Vehicle controls validity:
valid
Untreated negative controls validity:
not applicable
Positive controls validity:
valid
Species / strain:
S. typhimurium TA 98
Metabolic activation:
with and without
Genotoxicity:
negative
Cytotoxicity / choice of top concentrations:
no cytotoxicity, but tested up to precipitating concentrations
Remarks:
The test material caused no visible reduction in the growth of the bacterial background lawn at any dose level.
Vehicle controls validity:
valid
Untreated negative controls validity:
not applicable
Positive controls validity:
valid
Species / strain:
S. typhimurium TA 100
Metabolic activation:
with and without
Genotoxicity:
negative
Cytotoxicity / choice of top concentrations:
no cytotoxicity, but tested up to precipitating concentrations
Remarks:
The test material caused no visible reduction in the growth of the bacterial background lawn at any dose level.
Vehicle controls validity:
valid
Untreated negative controls validity:
not applicable
Positive controls validity:
valid
Species / strain:
E. coli WP2 uvr A
Metabolic activation:
with and without
Genotoxicity:
negative
Cytotoxicity / choice of top concentrations:
no cytotoxicity, but tested up to precipitating concentrations
Remarks:
The test material caused no visible reduction in the growth of the bacterial background lawn at any dose level.
Vehicle controls validity:
valid
Untreated negative controls validity:
not applicable
Positive controls validity:
valid
Additional information on results:
TEST-SPECIFIC CONFOUNDING FACTORS
- Precipitation: A light, oily precipitate was observed at 5000 µg/plate, this did not prevent the scoring of revertant colonies.

PRELIMINARY TOXICITY TEST:
- The test material was non-toxic to the strains of bacteria used (TA100 and WP2uvrA-).

COMPARISON WITH HISTORICAL CONTROL DATA:
- Results were compared with historical data (2005-2006)
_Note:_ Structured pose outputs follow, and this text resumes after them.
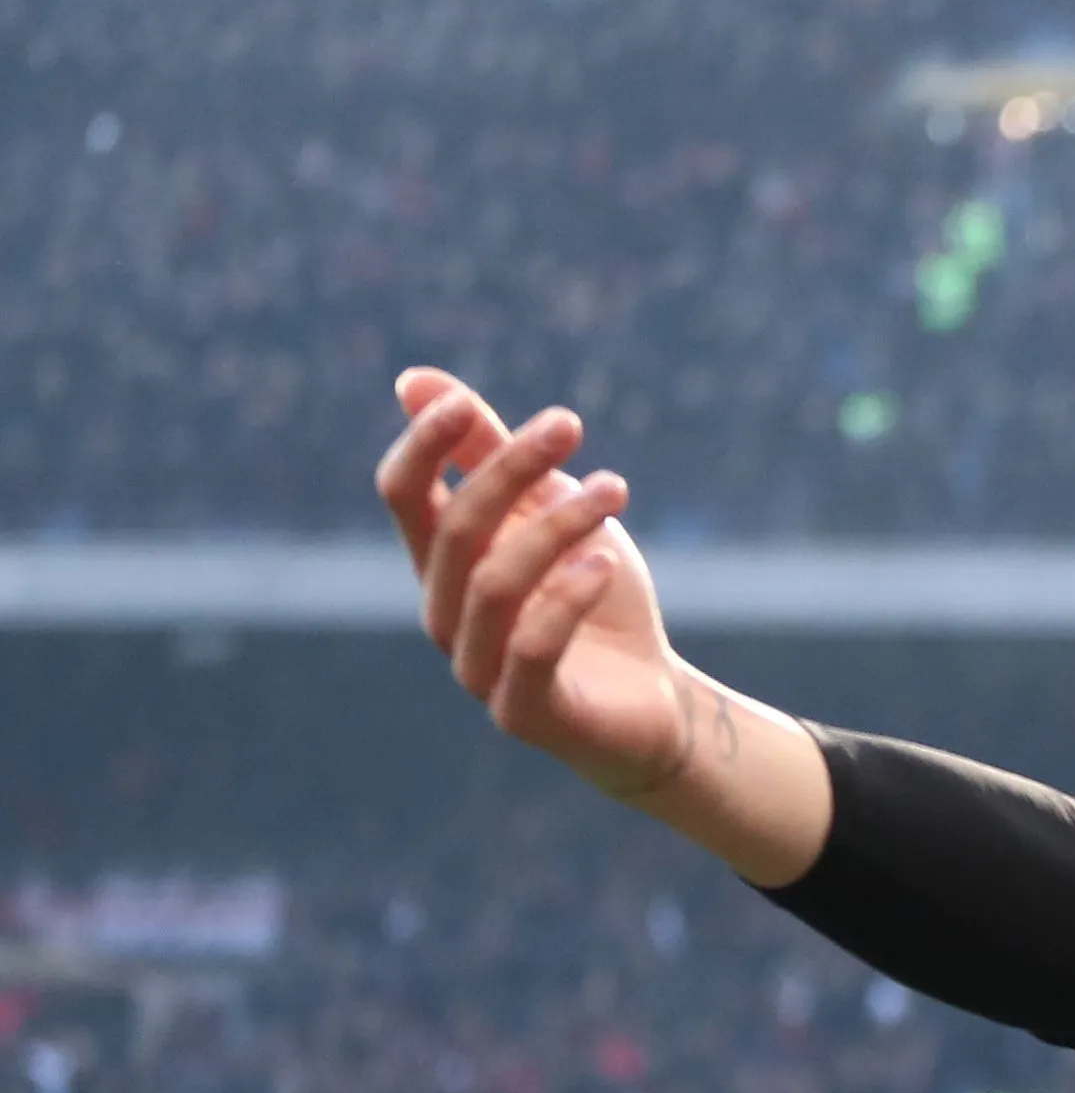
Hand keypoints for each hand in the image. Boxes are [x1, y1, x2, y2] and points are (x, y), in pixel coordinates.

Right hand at [376, 369, 690, 794]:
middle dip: (511, 469)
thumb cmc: (591, 596)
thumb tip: (413, 380)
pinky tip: (605, 563)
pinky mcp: (522, 712)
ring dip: (558, 526)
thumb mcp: (548, 511)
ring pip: (495, 583)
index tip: (467, 402)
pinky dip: (567, 598)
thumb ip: (486, 452)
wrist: (652, 698)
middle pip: (456, 529)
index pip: (404, 495)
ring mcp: (478, 668)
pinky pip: (532, 649)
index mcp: (441, 562)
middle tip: (570, 424)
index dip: (423, 445)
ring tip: (616, 489)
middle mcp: (445, 613)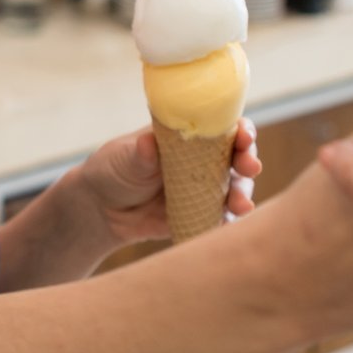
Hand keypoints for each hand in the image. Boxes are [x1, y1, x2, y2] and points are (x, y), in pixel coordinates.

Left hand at [74, 120, 260, 245]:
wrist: (102, 209)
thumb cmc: (114, 169)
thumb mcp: (123, 157)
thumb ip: (139, 153)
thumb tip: (147, 143)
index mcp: (190, 137)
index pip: (223, 128)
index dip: (239, 130)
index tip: (244, 136)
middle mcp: (204, 160)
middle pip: (238, 158)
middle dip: (248, 161)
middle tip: (250, 168)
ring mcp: (205, 189)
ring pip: (235, 189)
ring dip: (243, 195)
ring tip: (240, 206)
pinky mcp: (201, 216)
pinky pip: (221, 219)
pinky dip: (229, 222)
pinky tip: (230, 224)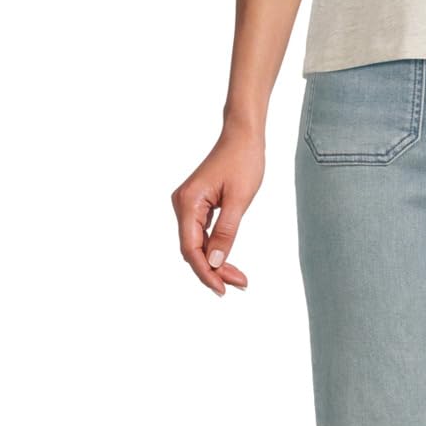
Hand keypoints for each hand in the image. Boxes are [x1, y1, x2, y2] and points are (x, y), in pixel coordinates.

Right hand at [173, 124, 262, 296]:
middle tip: (239, 284)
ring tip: (237, 278)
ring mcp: (187, 205)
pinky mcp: (197, 205)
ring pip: (197, 244)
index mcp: (188, 202)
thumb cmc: (243, 161)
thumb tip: (216, 262)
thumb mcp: (239, 200)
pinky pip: (201, 234)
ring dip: (215, 262)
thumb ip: (226, 231)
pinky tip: (228, 261)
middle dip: (213, 270)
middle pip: (192, 249)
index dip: (206, 272)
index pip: (191, 248)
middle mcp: (182, 204)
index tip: (223, 289)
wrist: (242, 136)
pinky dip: (215, 248)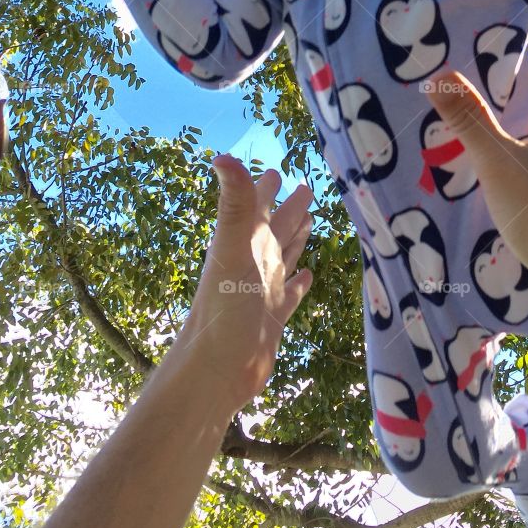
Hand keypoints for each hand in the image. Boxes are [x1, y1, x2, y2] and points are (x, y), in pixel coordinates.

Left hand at [173, 155, 313, 413]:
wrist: (217, 371)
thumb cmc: (225, 310)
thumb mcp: (234, 251)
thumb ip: (235, 206)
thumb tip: (222, 156)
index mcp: (244, 244)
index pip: (257, 208)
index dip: (264, 188)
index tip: (276, 169)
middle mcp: (254, 263)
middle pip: (275, 228)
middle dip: (288, 208)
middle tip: (305, 186)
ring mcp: (263, 291)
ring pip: (284, 255)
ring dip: (295, 237)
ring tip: (310, 219)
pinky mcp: (273, 317)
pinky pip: (291, 293)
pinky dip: (299, 282)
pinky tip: (308, 275)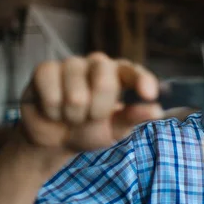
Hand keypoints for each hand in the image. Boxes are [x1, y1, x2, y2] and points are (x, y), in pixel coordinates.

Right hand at [20, 52, 162, 154]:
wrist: (55, 139)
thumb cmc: (91, 130)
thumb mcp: (115, 129)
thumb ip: (133, 117)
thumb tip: (157, 110)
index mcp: (120, 75)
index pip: (134, 72)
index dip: (143, 80)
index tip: (150, 94)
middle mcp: (98, 64)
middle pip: (105, 83)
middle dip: (98, 111)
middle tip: (91, 118)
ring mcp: (72, 64)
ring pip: (76, 94)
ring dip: (73, 115)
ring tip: (71, 116)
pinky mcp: (46, 69)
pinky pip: (51, 91)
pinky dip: (52, 109)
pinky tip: (53, 110)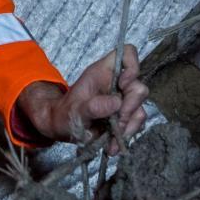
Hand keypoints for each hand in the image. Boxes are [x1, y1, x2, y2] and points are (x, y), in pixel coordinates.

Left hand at [14, 45, 146, 151]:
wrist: (60, 129)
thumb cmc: (64, 114)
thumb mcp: (74, 111)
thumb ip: (93, 106)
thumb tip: (116, 102)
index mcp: (103, 72)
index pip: (127, 54)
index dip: (132, 66)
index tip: (123, 84)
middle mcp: (116, 83)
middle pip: (139, 88)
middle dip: (130, 109)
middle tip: (116, 125)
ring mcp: (122, 100)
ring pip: (139, 110)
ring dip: (128, 128)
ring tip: (112, 141)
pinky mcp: (125, 116)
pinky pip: (135, 124)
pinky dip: (126, 136)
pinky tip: (112, 145)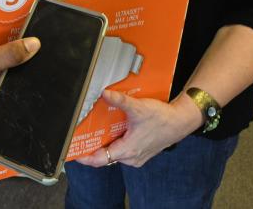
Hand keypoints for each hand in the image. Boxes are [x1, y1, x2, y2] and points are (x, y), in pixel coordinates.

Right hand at [0, 37, 40, 116]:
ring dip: (8, 57)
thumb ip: (11, 53)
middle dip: (19, 52)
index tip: (29, 35)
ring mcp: (2, 91)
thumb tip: (34, 45)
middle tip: (8, 42)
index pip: (34, 65)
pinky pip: (3, 73)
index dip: (33, 49)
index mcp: (14, 85)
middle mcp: (10, 90)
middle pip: (24, 67)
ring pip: (12, 69)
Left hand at [76, 89, 201, 167]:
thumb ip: (120, 101)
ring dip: (105, 142)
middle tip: (82, 133)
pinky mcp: (140, 152)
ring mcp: (136, 156)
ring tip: (95, 128)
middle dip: (93, 145)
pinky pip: (122, 149)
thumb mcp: (138, 108)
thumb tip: (104, 94)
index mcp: (127, 151)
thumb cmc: (161, 118)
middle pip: (104, 155)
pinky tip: (113, 128)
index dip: (84, 156)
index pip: (99, 159)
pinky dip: (115, 140)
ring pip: (113, 152)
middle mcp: (130, 158)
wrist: (179, 122)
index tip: (73, 151)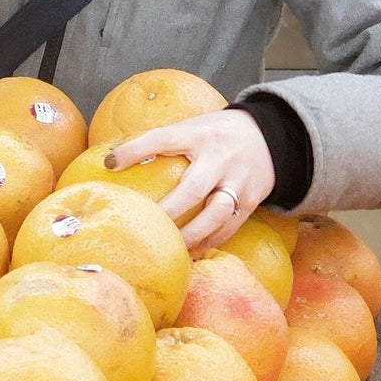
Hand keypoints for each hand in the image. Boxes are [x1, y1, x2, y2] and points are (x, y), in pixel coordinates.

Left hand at [103, 110, 275, 250]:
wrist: (270, 138)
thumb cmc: (215, 135)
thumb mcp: (192, 127)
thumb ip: (161, 142)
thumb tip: (111, 158)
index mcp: (199, 134)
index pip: (163, 138)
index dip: (135, 149)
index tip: (110, 163)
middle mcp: (219, 158)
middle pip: (193, 188)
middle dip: (169, 210)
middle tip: (144, 224)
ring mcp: (238, 181)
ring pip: (216, 214)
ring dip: (191, 235)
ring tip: (169, 247)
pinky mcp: (251, 201)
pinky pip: (228, 227)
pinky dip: (209, 242)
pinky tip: (190, 253)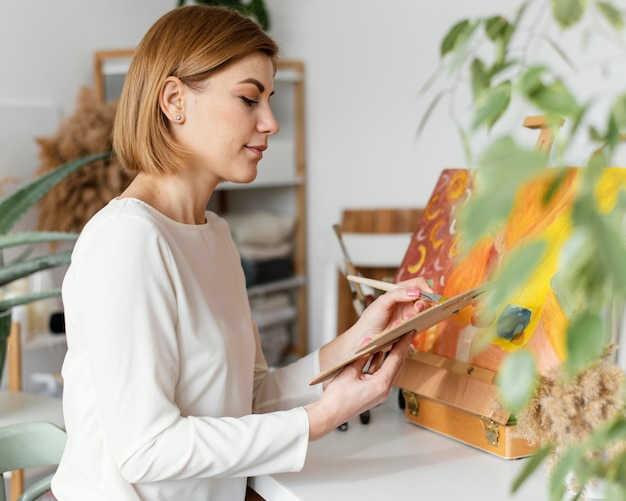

Applicant's summary and conclusion

Conclusions:
Under the test conditions, Pivacyclene is not considered as mutagenic in S. typhimurium TA 1535, TA 1537, TA 98 and TA 100 & E. coli WP2 uvr A strains.
Executive summary:

In a reverse gene mutation assay in bacteria, performed according to the OECD Guideline 471 and in compliance with GLP, strains ofSalmonella typhimurium(TA 1535, TA 1537, TA 98 and TA 100) and Escherichia coliWP2 uvr A were exposed to Pivacyclene at the following concentrations:

Preliminary Toxicity Test:

- 0.15, 0.5, 1.5, 5, 15, 50, 150, 500, 1500 and 5000 µg/plate in TA100 and WP2uvrA- strains, with and without S9 mix using the direct plate incorporation method 

Mutation Test- Experiment 1 (Range-finding Test):

- 50, 150, 500, 1500 and 5000 µg/plate in all tester strains, with and without S9 mix using the direct plate incorporation method 

Mutation Test- Experiment 2 (Main Test):

- 50, 150, 500, 1500 and 5000 µg/plate in all tester strains, with and without S9 mix using the direct plate incorporation method

 

Metabolic activation system used in this test 10 % (v/v) S9-fraction; S9 fraction prepared from liver homogenates of male Sprague-Dawley rats induced with three consecutive daily oral doses of phenobarbitone/β-naphthoflavone (80/100 mg/kg bw/day). Vehicle and positive control groups were also included in mutagenicity tests.

 

The test material caused no visible reduction in the growth of the bacterial background lawn at any dose level. A light, oily precipitate was observed at 5000µg/plate, this did not prevent the scoring of revertant colonies. No significant increases in the frequency of revertant colonies were recorded for any of the bacterial strains, with any dose of the test material, either with or without metabolic activation.The positive and vehicle controls induced the appropriate responses in the corresponding strains indicating the validity of the study.

Under the test conditions,Pivacycleneis not considered as mutagenic in these bacterial systems.